What is Checkmk?
DotCIO runs a network/server-monitoring application called Checkmk. Checkmk offers monitoring and alerting services for servers, switches, applications, and services. It is the primary means that DotCIO uses to monitor its IT infrastructure.
What happened to Nagios?
Prior to Checkmk, DotCIO ran a monitoring application known as Nagios XI. In 2023, that application was retired in favor of Checkmk. In the process, all of the servers being monitored by Nagios were automatically migrated to Checkmk.
How does Checkmk monitor my server?
Checkmk monitors servers in two ways.
- Remotely connecting to a server’s external services (such as the web server port) in order to verify that the service is working. This allows Checkmk to detect failures and notify you quickly.
- Using an agent installed on the servers in order to obtain information (such as available disk space) which can be used to detect impending problems before they occur.
How do I access Checkmk?
New users to the Checkmk system will need to submit an ITSSC support request to obtain access to the Checkmk system.
Be aware that, for security reasons, the Checkmk web interface is only accessible from authorized locations. DotCIO staff will work with you to ensure that you have access to such a location.

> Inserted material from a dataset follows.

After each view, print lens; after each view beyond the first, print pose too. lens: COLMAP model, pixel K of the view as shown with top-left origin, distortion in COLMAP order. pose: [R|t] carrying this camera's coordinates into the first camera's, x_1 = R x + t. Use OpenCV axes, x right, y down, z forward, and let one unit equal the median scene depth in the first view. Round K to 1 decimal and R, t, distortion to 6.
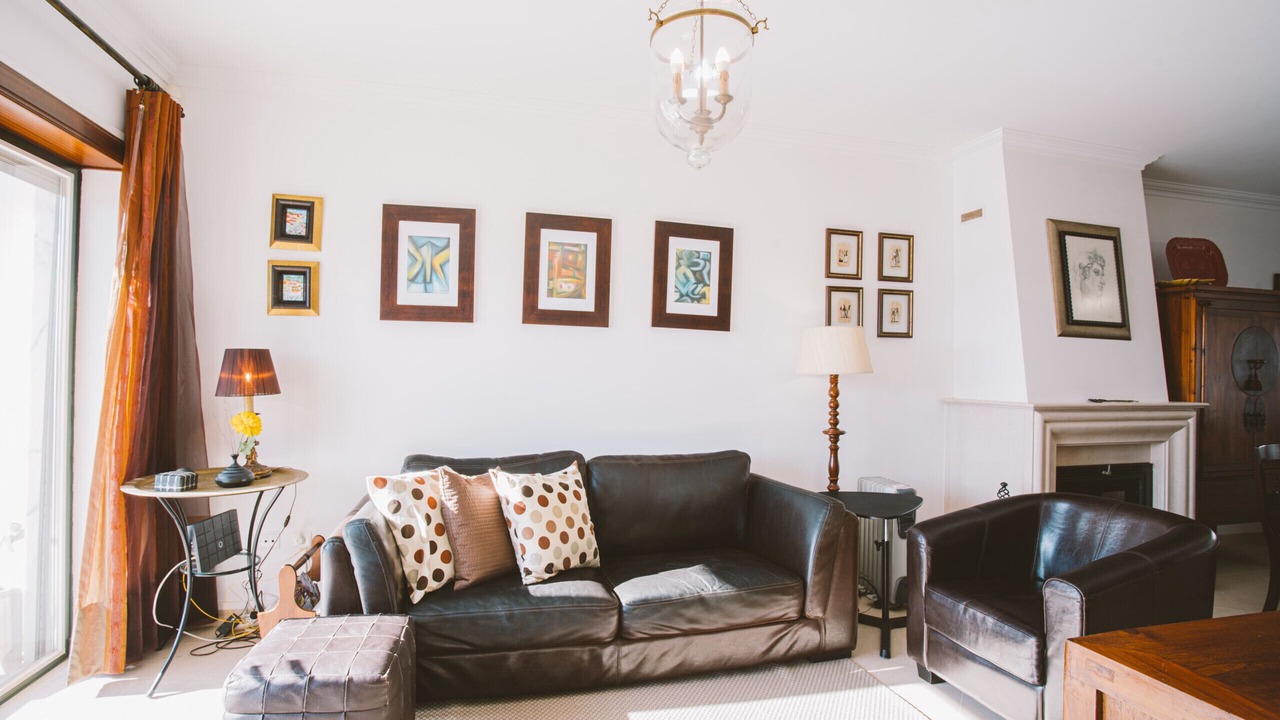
lens RADIAL K [[622.5, 0, 635.1], [0, 622.5, 365.1], [0, 0, 1]] dist [-0.084220, 0.034081]
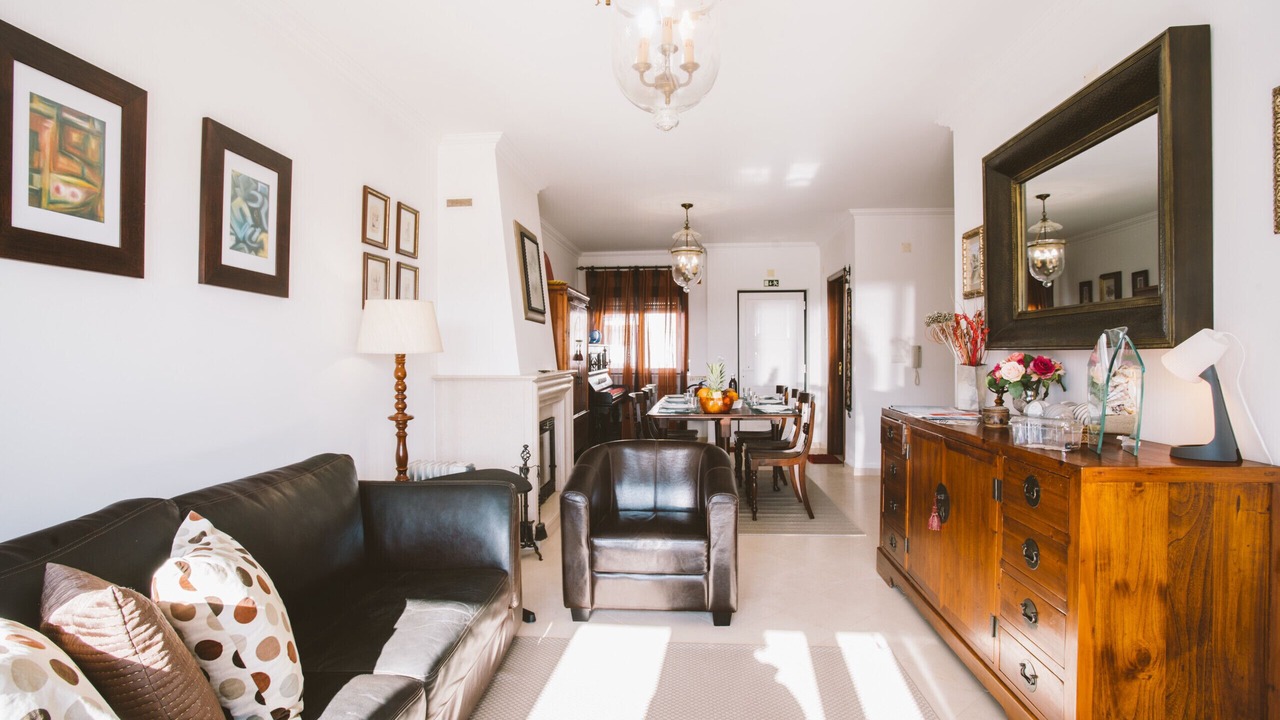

Once access has been granted, the Checkmk system can be accessed using this link: https://checkmk.itops.rpi.edu/production/
Why should I use Checkmk?
Your servers are important and people depend upon them to be running. Therefore, you want to minimize the downtime for these servers. However, monitoring a server manually all of the time is usually impossible. An automated monitoring tool takes care of all of the grunt work of polling the services and statistics and crunching the numbers 24×7, without needing to take time off for holidays. You could implement your own home-grown monitoring system. However, taking advantage of RPI’s Checkmk system will give you the following benefits:
- You won’t need to spend time building and maintaining the monitoring system.
- You will get enterprise-grade monitoring tools and redundancy.
- The Checkmk system is monitored 24×7 by DotCIO’s Operations department. Thus, you get both the advantages of automated monitoring plus a human brain to do sanity checking and phone call escalation.